O pedido principal do processo foi para que o Juiz declarasse a nulidade da decisão do Presidente do STJD.

O Juiz de Porto Alegre, em 18 de novembro de 2005, concedeu o pedido liminar para impedir, temporariamente, que a decisão do Presidente do STJD — de anulação dos jogos — fosse cumprida até o julgamento final do processo.

Ocorre que, antes de Leandro Konflanz propor essa ação, três torcidas organizadas haviam proposto, no Rio de Janeiro, uma ação na qual pediam: primeiro que fosse deferido pedido liminar para que a CBF cumprisse aquilo que determinou o Presidente do STJD, de modo que se realizassem novamente as 11 partidas anuladas, fixando-se uma multa para cada dia que a decisão não fosse cumprida, e, no final da ação, para que a decisão provisória se tornasse definitiva.

O conflito de competência é um tipo de incidente previsto na lei e que serve para que o Tribunal defina quem é o responsável pelo julgamento de uma determinada ação: i) quando dois ou mais juízes assumirem essa responsabilidade (hipótese em que haverá o risco de um julgamento ser incompatível com o outro) ou ii) quando eles se recusarem a julgar o processo.

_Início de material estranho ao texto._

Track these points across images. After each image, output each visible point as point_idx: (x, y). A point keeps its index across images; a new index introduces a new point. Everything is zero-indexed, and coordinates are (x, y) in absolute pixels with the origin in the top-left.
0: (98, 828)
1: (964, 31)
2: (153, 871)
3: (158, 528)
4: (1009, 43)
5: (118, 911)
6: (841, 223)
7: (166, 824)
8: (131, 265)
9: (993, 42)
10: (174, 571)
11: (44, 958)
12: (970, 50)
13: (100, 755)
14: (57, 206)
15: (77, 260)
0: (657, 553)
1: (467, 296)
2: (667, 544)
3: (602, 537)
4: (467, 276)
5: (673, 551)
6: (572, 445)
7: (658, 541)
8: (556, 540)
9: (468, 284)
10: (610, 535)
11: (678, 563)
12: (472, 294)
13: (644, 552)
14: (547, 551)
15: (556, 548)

No conflito de competência analisado pela Ministra Nancy Andrighi, foi pedido que se definisse o Juiz de Porto Alegre como o responsável pelo julgamento dos dois processos que discutem o destino do campeonato brasileiro/2005.

A Ministra entendeu em sua decisão que há conflito de competência, ou seja, que os dois juízes envolvidos estariam, ao mesmo tempo, responsabilizando-se pelo julgamento de processos sobre a mesma questão, com risco de ocorrer decisões incompatíveis ou contraditórias.

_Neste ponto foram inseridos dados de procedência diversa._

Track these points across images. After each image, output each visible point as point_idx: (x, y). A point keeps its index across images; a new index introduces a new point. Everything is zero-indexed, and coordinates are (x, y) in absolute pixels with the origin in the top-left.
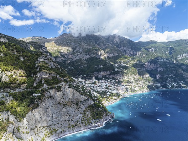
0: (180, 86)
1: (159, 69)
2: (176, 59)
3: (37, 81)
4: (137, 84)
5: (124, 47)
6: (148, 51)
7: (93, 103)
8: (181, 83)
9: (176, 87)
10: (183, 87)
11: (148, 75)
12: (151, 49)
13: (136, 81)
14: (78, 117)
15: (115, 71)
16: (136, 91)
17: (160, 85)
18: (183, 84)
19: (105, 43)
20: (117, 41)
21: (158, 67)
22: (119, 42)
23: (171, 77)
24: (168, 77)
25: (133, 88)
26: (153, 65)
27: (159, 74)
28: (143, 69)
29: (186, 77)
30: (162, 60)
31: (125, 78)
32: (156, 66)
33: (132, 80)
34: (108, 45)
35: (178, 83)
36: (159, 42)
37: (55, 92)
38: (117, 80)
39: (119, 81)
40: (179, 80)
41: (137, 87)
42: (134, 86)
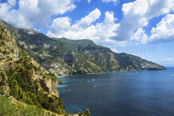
0: (89, 72)
1: (74, 60)
2: (83, 54)
4: (61, 70)
5: (40, 40)
6: (63, 46)
8: (89, 70)
10: (91, 72)
11: (67, 64)
12: (65, 44)
13: (60, 68)
16: (61, 75)
17: (76, 71)
18: (91, 70)
23: (83, 66)
24: (81, 66)
27: (74, 64)
29: (92, 65)
33: (57, 66)
35: (87, 70)
36: (69, 40)
40: (88, 68)
41: (62, 72)
42: (59, 71)
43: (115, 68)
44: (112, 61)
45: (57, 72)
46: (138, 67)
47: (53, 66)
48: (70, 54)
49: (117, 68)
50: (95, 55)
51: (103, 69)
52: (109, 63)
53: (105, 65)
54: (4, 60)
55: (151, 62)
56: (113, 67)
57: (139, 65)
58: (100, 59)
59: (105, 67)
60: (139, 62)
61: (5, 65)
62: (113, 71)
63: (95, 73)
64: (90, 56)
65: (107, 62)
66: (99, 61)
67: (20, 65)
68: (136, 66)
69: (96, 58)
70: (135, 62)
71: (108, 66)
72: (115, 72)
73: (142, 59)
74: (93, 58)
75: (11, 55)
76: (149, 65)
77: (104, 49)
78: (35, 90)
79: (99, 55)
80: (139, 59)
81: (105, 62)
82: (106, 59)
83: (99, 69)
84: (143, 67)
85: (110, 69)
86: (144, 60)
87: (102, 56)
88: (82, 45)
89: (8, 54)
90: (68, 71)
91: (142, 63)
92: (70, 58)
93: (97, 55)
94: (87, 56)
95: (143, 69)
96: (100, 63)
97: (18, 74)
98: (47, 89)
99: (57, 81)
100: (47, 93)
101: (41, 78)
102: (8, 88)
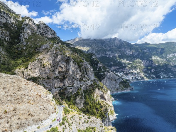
0: (169, 77)
1: (153, 65)
2: (166, 58)
7: (122, 80)
8: (170, 75)
9: (166, 78)
10: (171, 77)
14: (117, 86)
15: (122, 66)
16: (139, 80)
17: (155, 76)
18: (171, 75)
19: (110, 45)
20: (118, 43)
22: (119, 44)
23: (163, 71)
24: (160, 71)
25: (137, 77)
26: (148, 62)
27: (154, 68)
28: (141, 65)
29: (174, 70)
31: (131, 71)
33: (136, 72)
34: (112, 47)
35: (167, 75)
36: (152, 44)
37: (107, 73)
38: (125, 73)
39: (126, 73)
40: (169, 73)
41: (140, 77)
42: (138, 76)
45: (135, 77)
48: (150, 60)
61: (85, 87)
64: (173, 60)
78: (95, 101)
88: (165, 48)
90: (146, 76)
92: (151, 63)
94: (170, 60)
97: (90, 92)
98: (105, 100)
99: (129, 87)
100: (105, 101)
101: (102, 93)
102: (84, 99)
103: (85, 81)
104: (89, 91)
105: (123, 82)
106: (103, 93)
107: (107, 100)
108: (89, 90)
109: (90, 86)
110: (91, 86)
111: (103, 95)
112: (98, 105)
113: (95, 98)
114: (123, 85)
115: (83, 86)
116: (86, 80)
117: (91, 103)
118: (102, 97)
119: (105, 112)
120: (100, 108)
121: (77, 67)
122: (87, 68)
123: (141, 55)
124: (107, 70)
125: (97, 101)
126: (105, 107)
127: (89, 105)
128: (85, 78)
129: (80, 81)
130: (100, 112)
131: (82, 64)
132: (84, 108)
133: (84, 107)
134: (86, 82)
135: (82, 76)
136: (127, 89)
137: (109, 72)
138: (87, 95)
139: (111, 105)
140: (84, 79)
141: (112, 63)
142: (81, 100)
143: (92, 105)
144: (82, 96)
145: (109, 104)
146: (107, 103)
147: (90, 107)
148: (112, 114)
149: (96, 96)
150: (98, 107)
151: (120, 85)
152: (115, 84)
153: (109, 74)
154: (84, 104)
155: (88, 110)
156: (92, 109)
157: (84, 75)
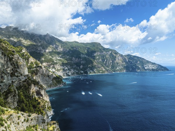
1: (82, 62)
2: (91, 56)
3: (30, 62)
7: (55, 76)
10: (96, 73)
11: (76, 66)
12: (75, 47)
13: (69, 69)
14: (50, 82)
15: (54, 62)
17: (83, 72)
18: (96, 71)
19: (40, 40)
20: (49, 39)
21: (81, 61)
22: (50, 40)
24: (88, 67)
26: (77, 59)
27: (82, 65)
28: (72, 62)
30: (83, 56)
32: (79, 60)
33: (67, 68)
34: (43, 42)
35: (93, 71)
36: (80, 43)
37: (40, 69)
38: (56, 69)
39: (58, 69)
40: (94, 69)
41: (70, 73)
42: (69, 72)
43: (119, 69)
44: (117, 62)
45: (67, 73)
46: (142, 68)
47: (63, 68)
48: (79, 57)
49: (121, 69)
50: (102, 57)
51: (107, 70)
52: (114, 64)
53: (110, 66)
54: (17, 81)
55: (155, 63)
56: (118, 68)
57: (143, 66)
58: (107, 60)
59: (110, 68)
60: (143, 63)
61: (17, 84)
62: (117, 71)
63: (99, 74)
64: (97, 58)
65: (112, 63)
66: (105, 62)
67: (25, 83)
68: (140, 67)
69: (103, 60)
70: (139, 63)
71: (113, 67)
72: (118, 72)
73: (146, 60)
74: (100, 59)
75: (20, 77)
76: (152, 65)
77: (110, 52)
78: (31, 98)
79: (106, 57)
80: (144, 61)
81: (111, 63)
82: (112, 60)
83: (104, 70)
84: (146, 68)
85: (114, 69)
86: (148, 61)
87: (108, 58)
88: (91, 48)
89: (19, 77)
90: (76, 72)
91: (146, 64)
93: (104, 57)
94: (95, 58)
95: (146, 70)
96: (105, 64)
98: (42, 95)
99: (62, 83)
100: (41, 97)
101: (38, 89)
102: (17, 97)
103: (17, 76)
104: (23, 88)
105: (56, 78)
106: (40, 89)
107: (44, 96)
108: (23, 86)
109: (24, 82)
110: (26, 82)
111: (39, 91)
112: (35, 102)
113: (31, 95)
114: (56, 81)
115: (15, 82)
116: (19, 75)
117: (26, 101)
118: (38, 93)
119: (44, 108)
120: (37, 105)
121: (7, 59)
122: (18, 62)
123: (71, 52)
124: (39, 65)
125: (34, 97)
126: (42, 103)
127: (24, 103)
128: (18, 73)
129: (11, 76)
130: (38, 108)
131: (12, 57)
132: (18, 108)
133: (18, 106)
134: (20, 78)
135: (14, 70)
136: (60, 85)
137: (42, 68)
138: (21, 92)
139: (48, 100)
140: (16, 74)
141: (44, 59)
142: (14, 98)
143: (27, 103)
144: (15, 93)
145: (46, 100)
146: (43, 99)
147: (26, 106)
148: (50, 110)
149: (31, 93)
150: (35, 103)
151: (53, 81)
152: (48, 80)
153: (41, 69)
154: (17, 103)
155: (23, 109)
156: (28, 107)
157: (16, 69)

Isso porque, tanto o processo de Porto Alegre como o do Rio de Janeiro, têm como fundamento principal a decisão do Presidente do STJD que anulou os 11 jogos apitados pelo árbitro Edilson Pereira de Carvalho. O que diferencia os processos é apenas o fato de que no de Porto Alegre alega-se que a decisão do Presidente do STJD é nula; e o do Rio de Janeiro alega-se a validade da referida decisão.

Leandro, no seu pedido, fez seríssima acusação, de que teria ocorrido colusão (colusão é uma combinação para simular processo). Para Leandro, as torcidas organizadas entraram com a ação no Rio de Janeiro para garantir que todas as possíveis questões sobre o campeonato fossem definidas pela Justiça do Rio.

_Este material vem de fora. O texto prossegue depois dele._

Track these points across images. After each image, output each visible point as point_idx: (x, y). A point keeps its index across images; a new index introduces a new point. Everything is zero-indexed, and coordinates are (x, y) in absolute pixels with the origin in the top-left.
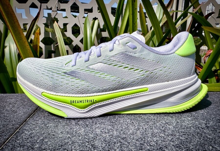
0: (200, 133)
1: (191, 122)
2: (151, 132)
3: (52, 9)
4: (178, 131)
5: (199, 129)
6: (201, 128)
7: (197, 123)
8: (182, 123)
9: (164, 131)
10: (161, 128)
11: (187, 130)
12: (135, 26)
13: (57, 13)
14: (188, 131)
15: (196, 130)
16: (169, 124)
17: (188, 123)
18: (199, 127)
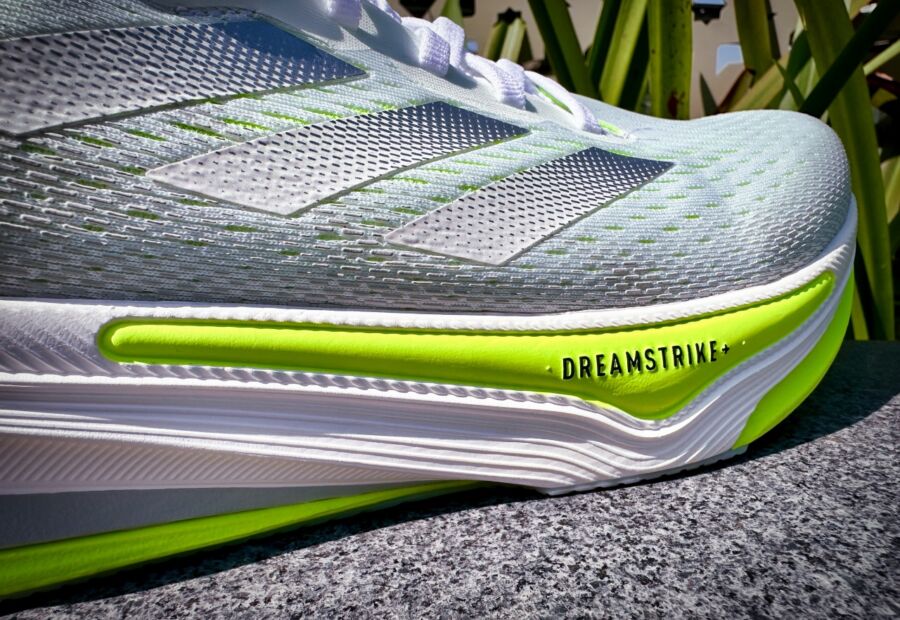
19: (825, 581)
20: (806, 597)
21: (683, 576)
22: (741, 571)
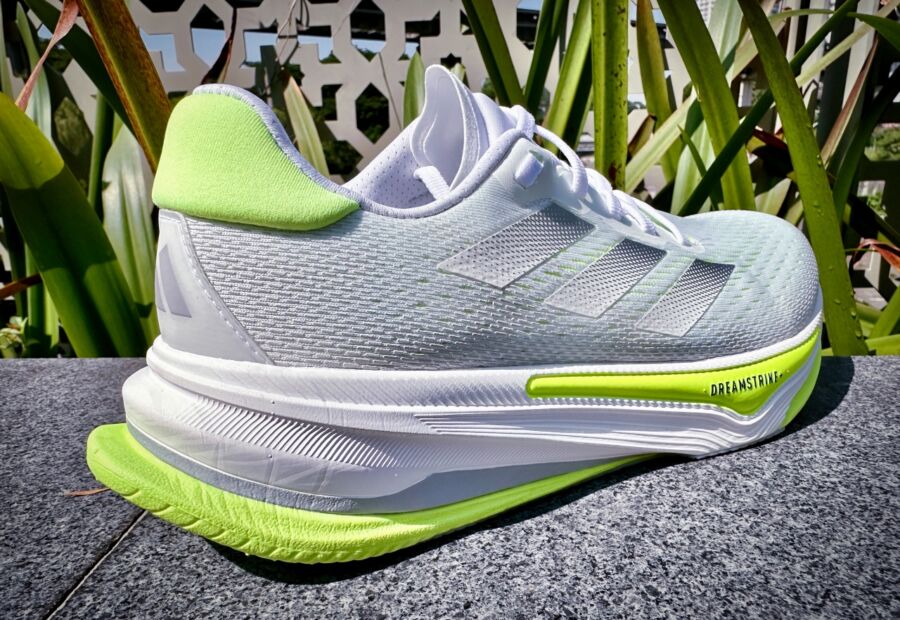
0: (875, 506)
1: (841, 468)
2: (672, 499)
3: (279, 30)
4: (783, 498)
5: (870, 493)
6: (881, 488)
7: (863, 470)
8: (800, 471)
9: (723, 497)
10: (713, 488)
11: (821, 495)
12: (619, 83)
13: (298, 43)
14: (822, 498)
15: (859, 498)
16: (747, 472)
17: (826, 470)
18: (870, 488)
19: (750, 483)
20: (744, 490)
21: (688, 485)
22: (714, 482)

Para Leandro Konflanz, aquela ação foi proposta sem que houvesse necessidade, porque a CBF não havia se recusado a cumprir a decisão do Presidente do STJD, tanto é que as partidas já estavam remarcadas.

A Ministra afirmou que nesse processo — conflito de competência — não é possível decidir se houve a alegada combinação, mas, preocupada com tão graves afirmações, determinou que cópia integral do processo fosse remetida ao Ministério Público Federal, ao Ministério Público do Estado do Rio de Janeiro, à Corregedoria do Tribunal de Justiça do Rio de Janeiro e ao Conselho Nacional de Justiça, para que sejam apuradas, de acordo com as atribuições de cada instituição, as alegações do suscitante a respeito da prática de eventuais atos ilícitos.

Assim, além do risco de decisões conflitantes, a Ministra entendeu que há risco de nulidade absoluta do processo do Rio de Janeiro e, conseqüentemente, risco de danos irreparáveis às pessoas atingidas pelos efeitos daquele processo; determinando, por isso, a suspensão dos processos, inclusive os efeitos de todas as decisões neles proferidas, até que todos os fatos levantados por Leandro Konflanz sejam devidamente apurados pelas autoridades competentes.

É importante relembrar que essa não é a primeira vez que o STJ decide questão relacionada a Campeonato Brasileiro de Futebol.

O efeito prático da decisão da Ministra é que, por ora, vale o que foi decidido pelo STJD.

O juiz de Porto Alegre foi provisoriamente designado para, mediante prudente arbítrio, tomar decisões que considerar urgentes e necessárias.